Le président allemand Frank-Walter Steinmeier a estimé jeudi qu’il fallait se préparer à une "longue guerre" en Ukraine où l’offensive militaire russe est entrée dans sa deuxième semaine.

La guerre en Ukraine "durera probablement longtemps", selon le président allemand
M. Steinmeier a souligné qu’il «ne voyait pas de signes» indiquant que cette «guerre se terminera bientôt». ©AFP

S’exprimant en Lituanie, où il a rendu visite aux forces allemandes déployées dans ce pays balte membre de l’Otan, M. Steinmeier a souligné qu’il "ne voyait pas de signes" indiquant que cette "guerre se terminera bientôt".

"Elle durera probablement longtemps et nous serons patients", a déclaré le président allemand à la presse à la base militaire de Rukla (centre) aux côtés de son homologue lituanien.

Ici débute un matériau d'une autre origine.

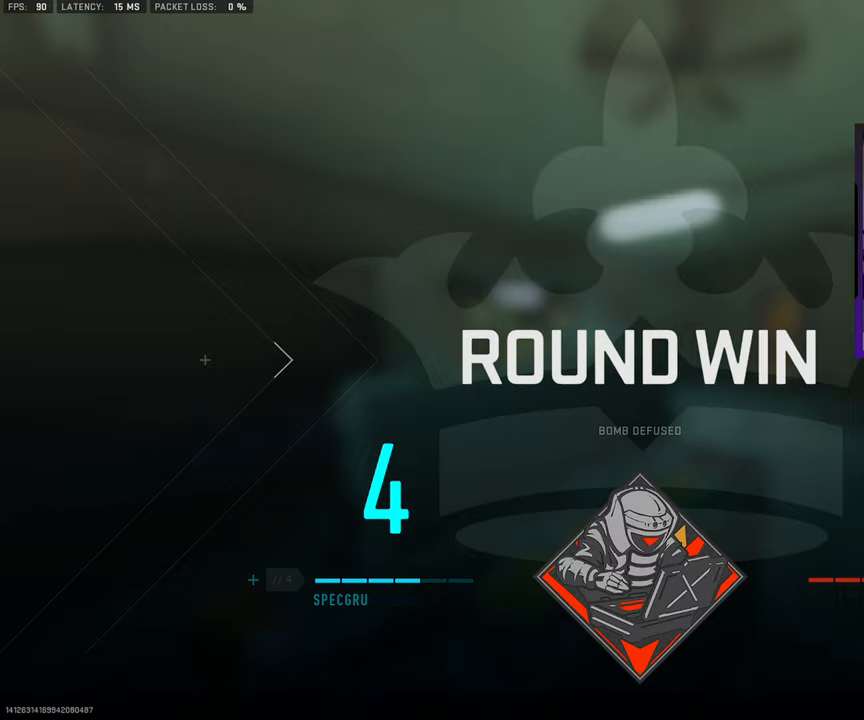
{"buttons": [], "left_stick": "up", "right_stick": "center", "events": []}
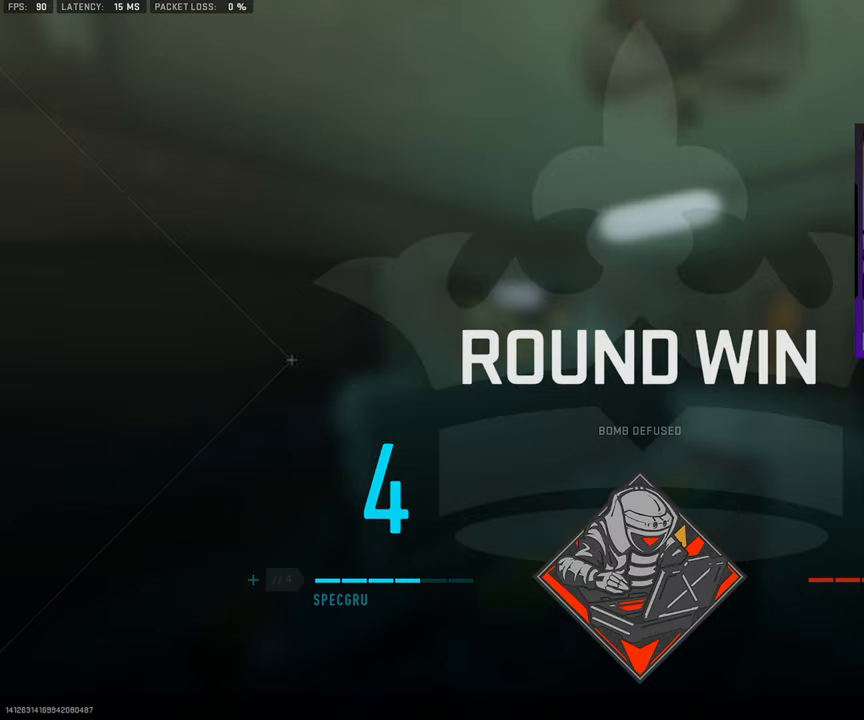
{"buttons": [], "left_stick": "up", "right_stick": "center", "events": [[317, "L3", "down"], [483, "L3", "up"]]}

Qualifiant la guerre de "violation des lois internationales", il a assuré le pays balte, qui craint de devenir une cible pour la Russie au cas où elle s’emparerait de l’Ukraine, qu’il pouvait compter sur la solidarité de l’Otan.

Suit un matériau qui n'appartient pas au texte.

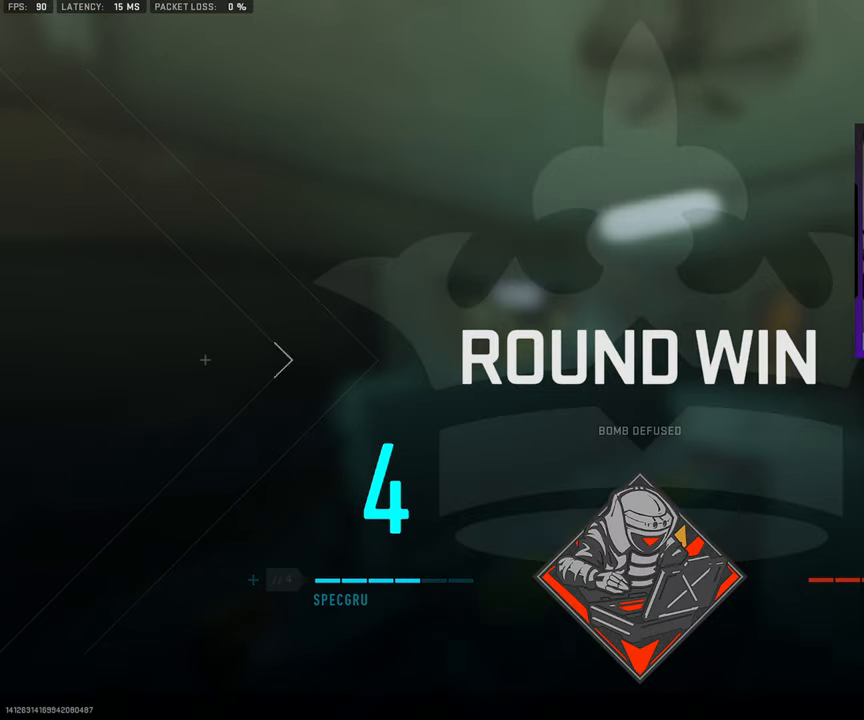
{"buttons": [], "left_stick": "up", "right_stick": "center", "events": []}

"La solidarité de l’Otan fonctionne sans aucune réserve", a-t-il ajouté.

"Personne au cours de l’histoire ne pourra justifier ce qui se passe actuellement en Ukraine", a-t-il encore souligné, "que des parents perdent leurs enfants, que leurs enfants perdent leurs parents, que les gens perdent tout".

L’Allemagne dirige le groupe de combat multinational de l’Otan stationné en Lituanie et a récemment augmenté ses effectifs.

Par ailleurs, le ministre lituanien des Affaires étrangères Gabrielius Landsbergis a déclaré à la presse à Vilnius, à l’issue d’une rencontre avec son homologue britannique Liz Truss, que l’Otan devait passer "de la dissuasion à la défense".

"Pour cela, il nous faut une changement de position politique et certains moyens concrets", a-t-il dit. "Ces moyens sont cruciaux pour les pays baltes afin que l’agresseur soit face à une réponse dès qu’il décide de tester la résilience de l’Otan", a ajouté M. Landsbergis.

Mme Truss a déclaré que les pays occidentaux devaient faire en sorte que "Poutine échoue dans cette horrible entreprise et que ses ambitions n’aillent pas plus loin".

Les trois pays baltes, anciennes républiques soviétiques, "savent ce qui est en jeu, ayant longtemps vécu dans l’ombre de l’agression de la Russie", a ajouté la ministre britannique.